- **What you will do**:
What lines in the records below include the word "Page"? Return each one.

- **Data excerpts**:
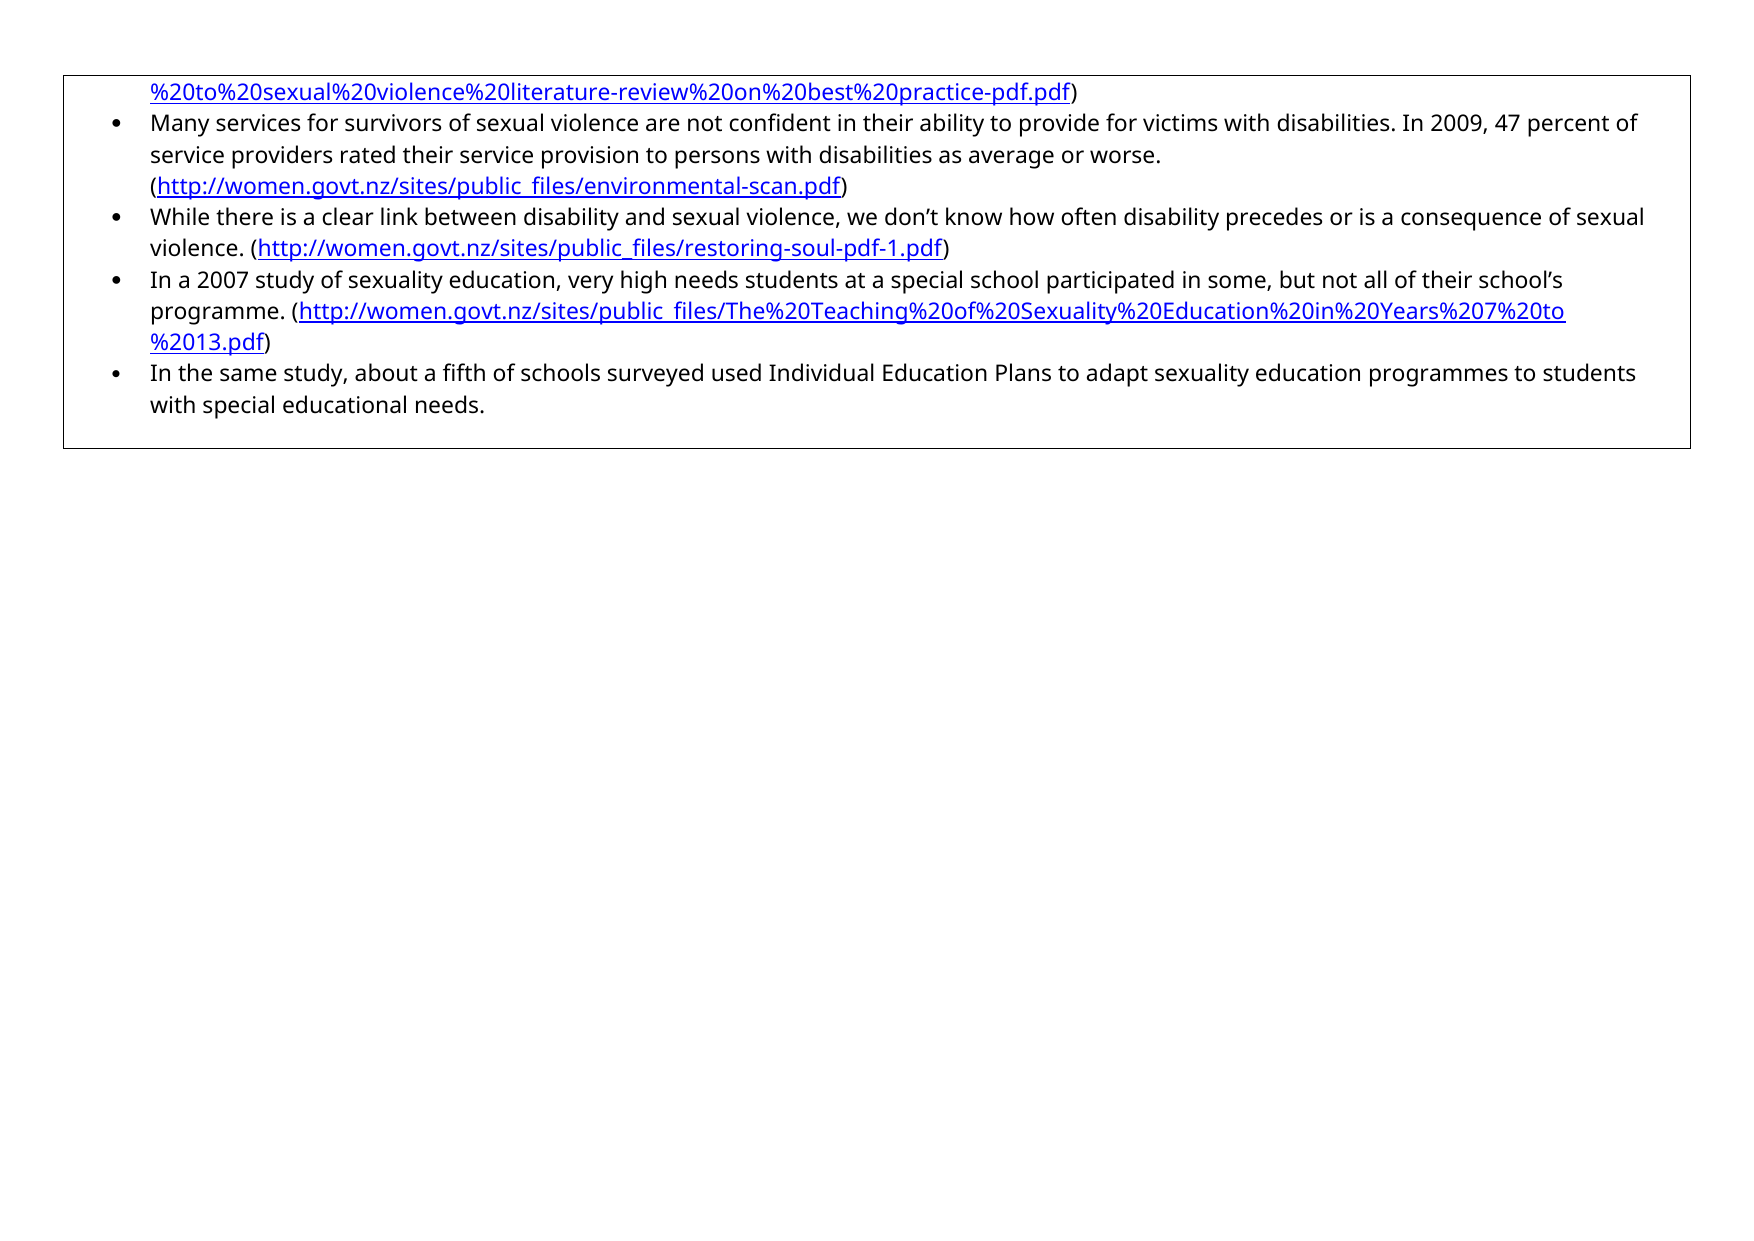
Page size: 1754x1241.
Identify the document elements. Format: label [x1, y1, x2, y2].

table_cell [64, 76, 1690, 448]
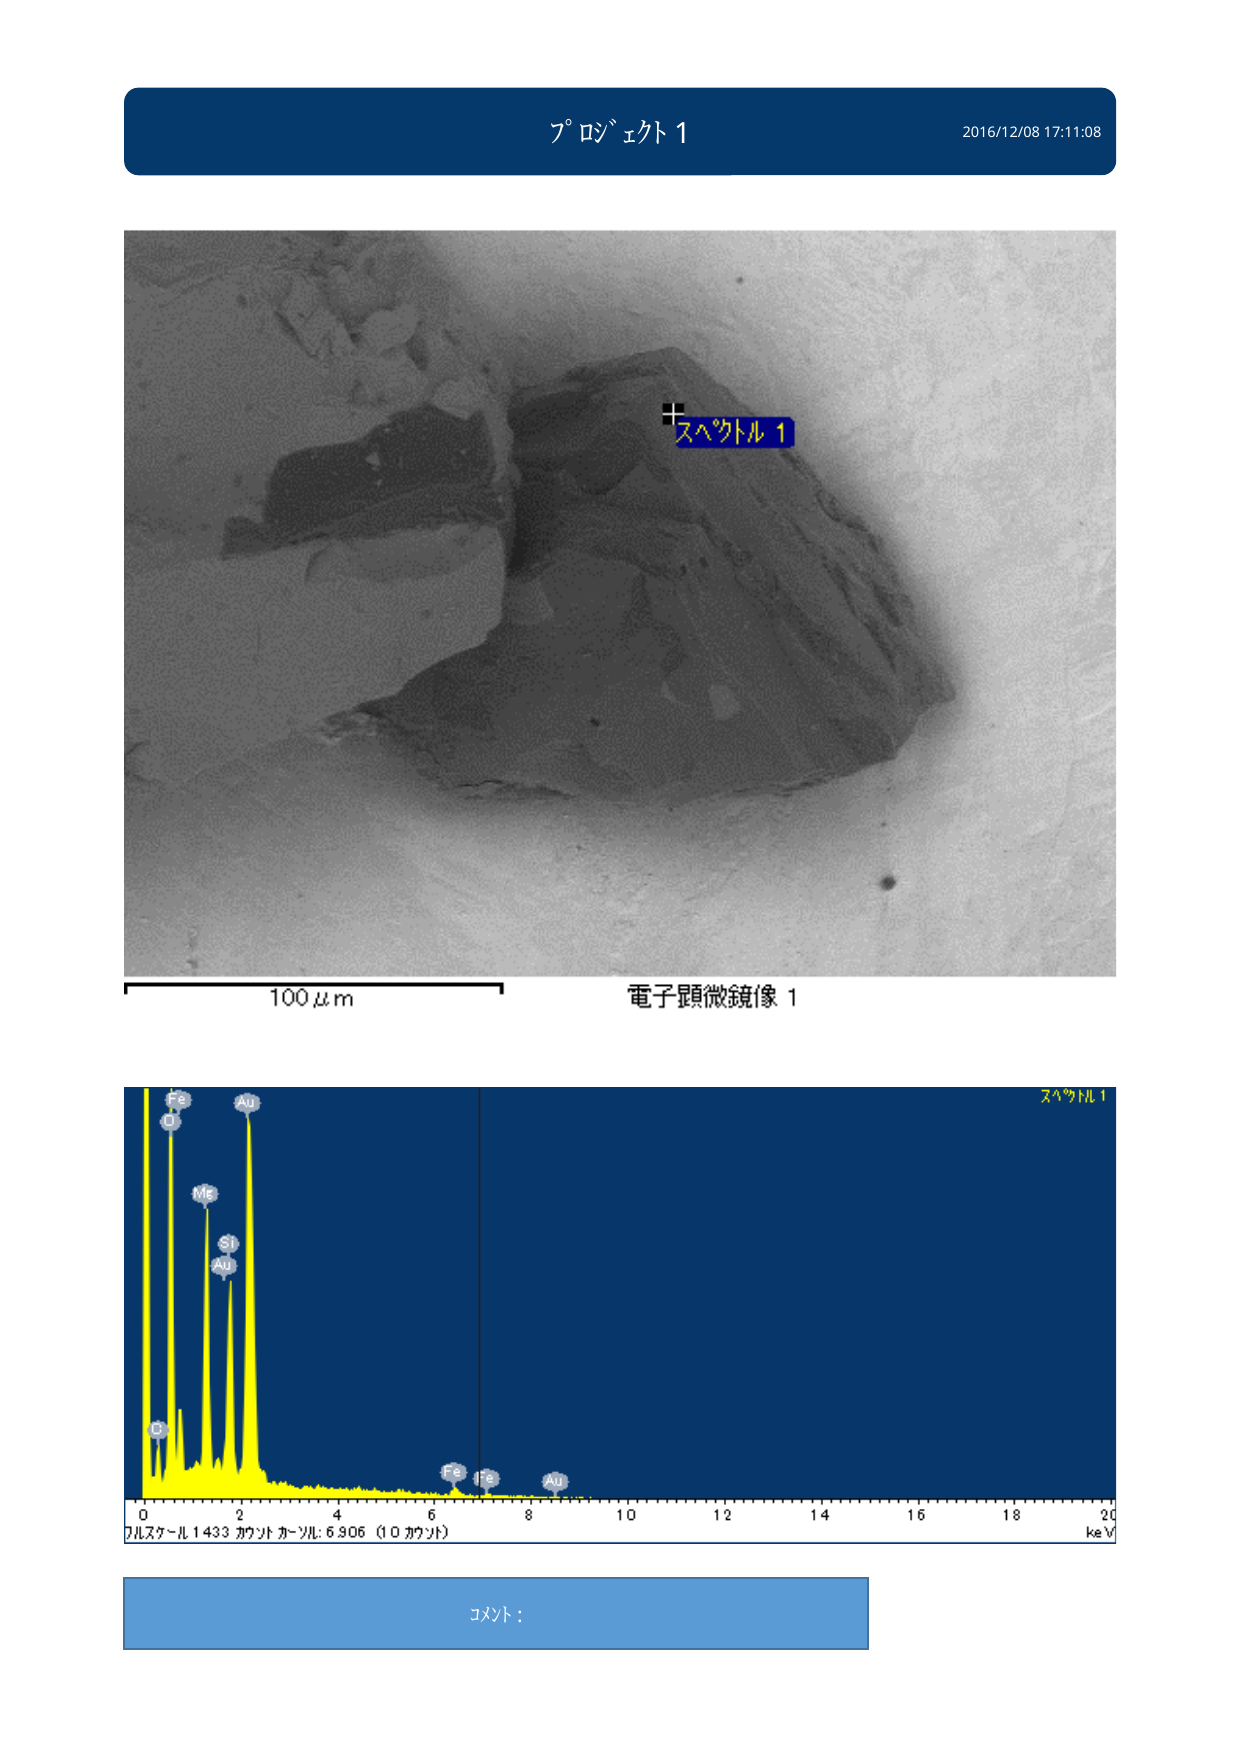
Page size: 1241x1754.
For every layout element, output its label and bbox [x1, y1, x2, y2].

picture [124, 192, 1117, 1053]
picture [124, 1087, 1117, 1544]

- **Expected output**:
Page size: 1754x1241.
Page size: 1241x1754.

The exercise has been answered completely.